E, quindi, qui sale in scena Taulant Pasho. Non sappiamo se sia affiliato a quella che l’Antimafia considera come l’erede naturale della ’ndrangheta e l’organizzazione straniera tra le più pericolose sul territorio italiano, ma è un dato oggettivo che per Taulant, al carcere di Sollicciano, avessero praticamente messo la porta girevole. Entrava e usciva da lì, e sempre con la solita accusa: spaccio. E la mafia albanese, si sa, ’brilla’, si fa per dire, per tre cose: la violenza, il traffico di droga e la gestione della prostituzione. Taulant, lo dicono le carte, si era specializzato nella seconda. Ma anche sulla prima non scherzava affatto se è vero, come è vero, quello di cui il sostituto procuratore Ornella Galeotti ha chiesto conto ieri alla sorella Dorina.

Rewind, passo indietro. Andiamo alla prima metà del 2015. Shpetim e Teuta Pasho, i genitori di Dorina, Viktoria e Taulant, sono vivi e vegeti e fanno la spola fra l’Albania e la Toscana, dove vivono i figli. Un giorno Dorina si presenta ai carabinieri di Castelfiorentino per raccontare una storia: "Mio fratello mi ha picchiato".
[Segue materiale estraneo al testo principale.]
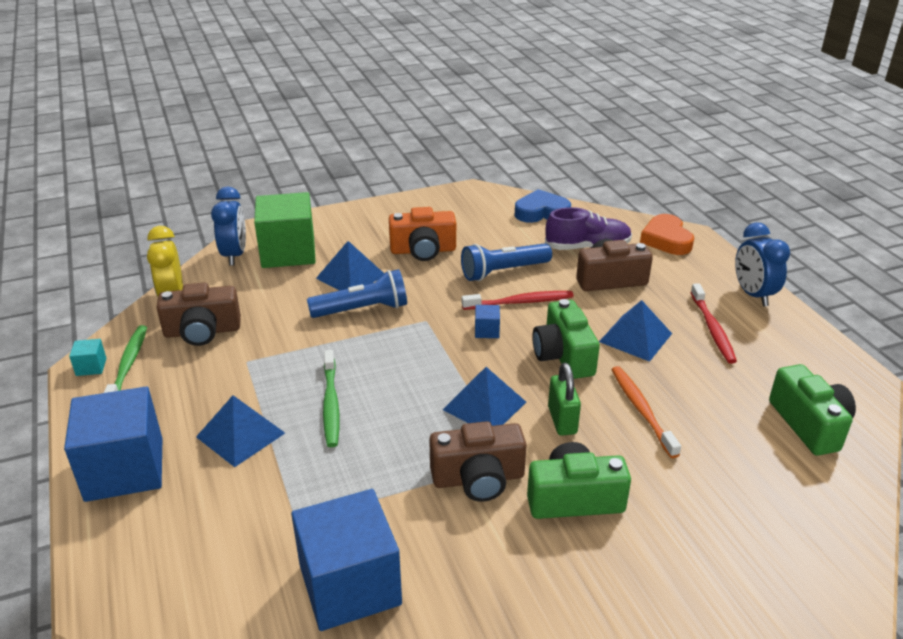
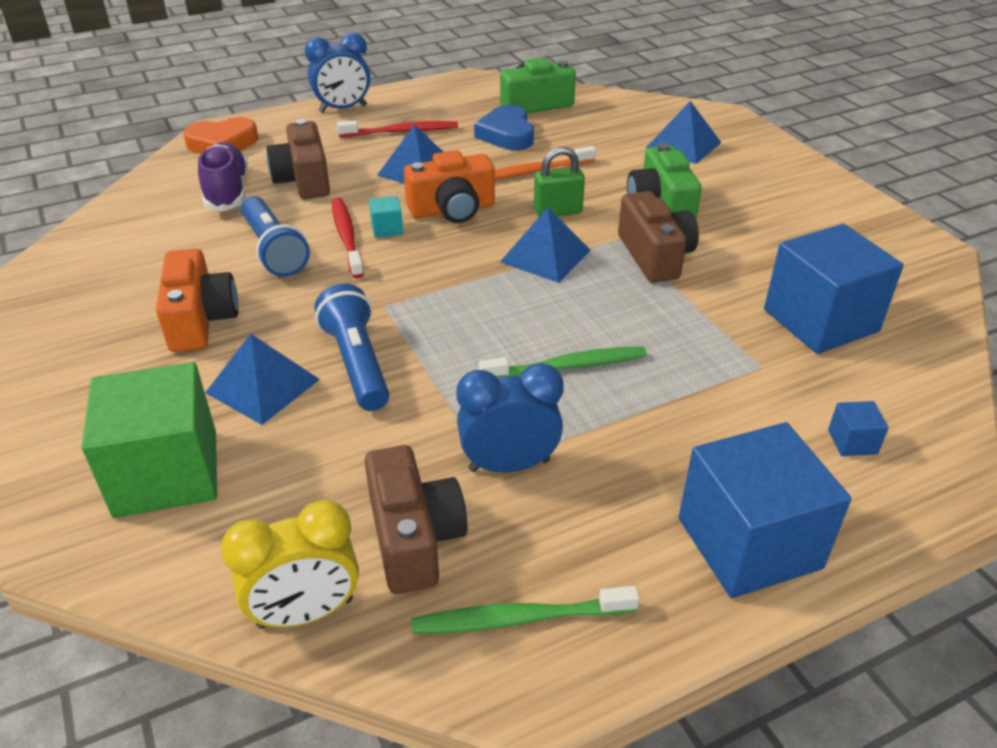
camera: 95 degrees left, 5 degrees up
turquoise cube [69,339,107,376] -> turquoise cube moved to [369,196,403,238]
blue pyramid [196,395,285,467] -> blue pyramid moved to [646,101,721,164]
blue clock [211,186,246,266] -> blue clock moved to [456,363,564,473]
blue cube [475,305,500,338] -> blue cube moved to [828,401,889,456]
blue heart [515,189,571,223] -> blue heart moved to [474,105,534,150]
green camera [532,299,600,379] -> orange camera [404,150,495,223]

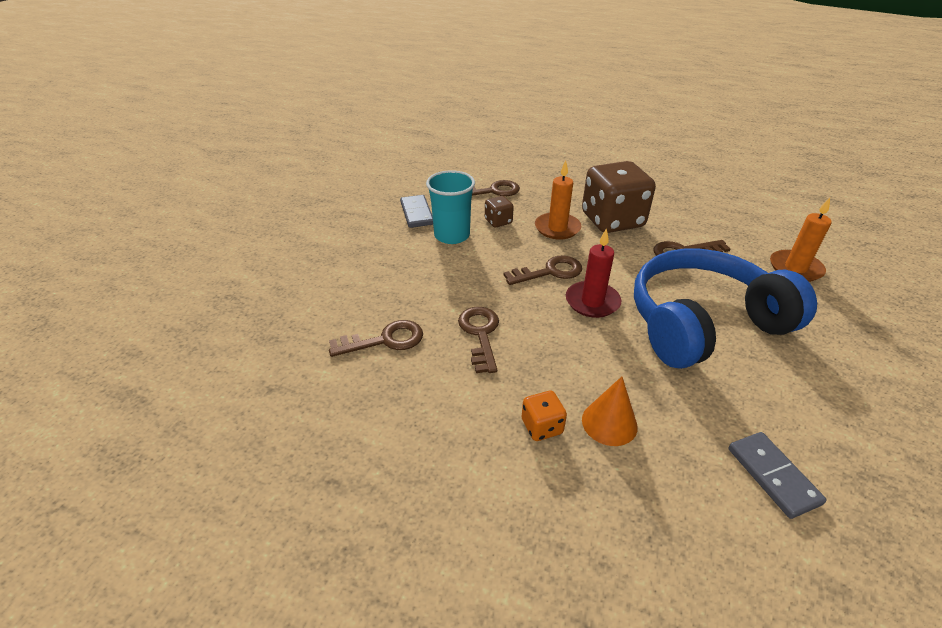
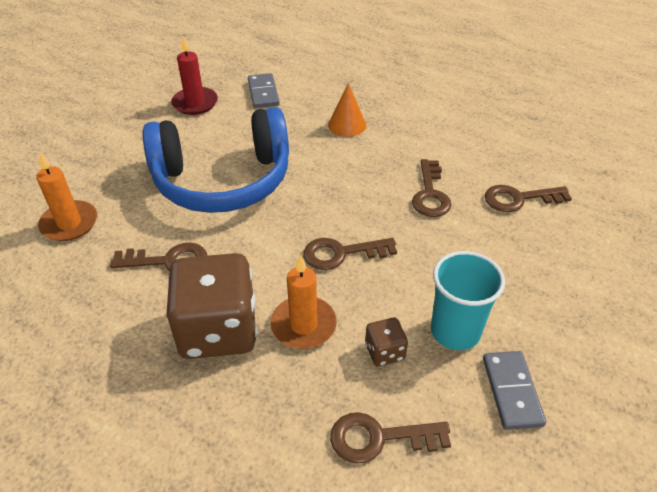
camera: 170 degrees left, 5 degrees up
orange dice [522,391,567,441] -> none
red candle [566,228,621,318] -> red candle moved to [171,36,218,115]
E lo scenario che emerge è questo: Taulant avrebbe aggredito la sorella perché colpevole di frequentare un uomo sposato. E non va bene, ma proprio no, in ambienti profondamente legati all’onore e alla famiglia, con rapporti di sangue e matrimonio molto importanti. Perché la struttura familiare è caratterizzata da una forte disciplina interna, che si ottiene mediante azioni punitive per ogni deviazione dalle regole interne. E frequentare un uomo sposato è una deviazione. Che merita una punizione. ’Besa’, appunto.

Da qui in poi, la nebbia delle ipotesi cala. Però bisogna capire che peso abbia, su quelle valigie abbandonate piene di pezzi di corpi smembrati, il fatto che, poco dopo aver picchiato la sorella, Taulant Pasho accoltelli un altro albanese, di un’altra famiglia. O vogliamo usare il termine clan? Le domande si susseguono una dopo l’altra, come grani di un rosario. Taulant ha accoltellato l’uomo sbagliato? Ed è stato forse punito per questo? Che ruolo hanno Taulant, Dorina e Viktoria sul palcoscenico di questa orribile storia? Di moventi, per la morte dei poveri Shpetim e Teuta, ce ne sono a pacchi. La droga, la vendetta, il denaro. ’Besa’. Si torna lì. Perché qualcuno ha tradito, questo è sicuro. Ma chi? E perché?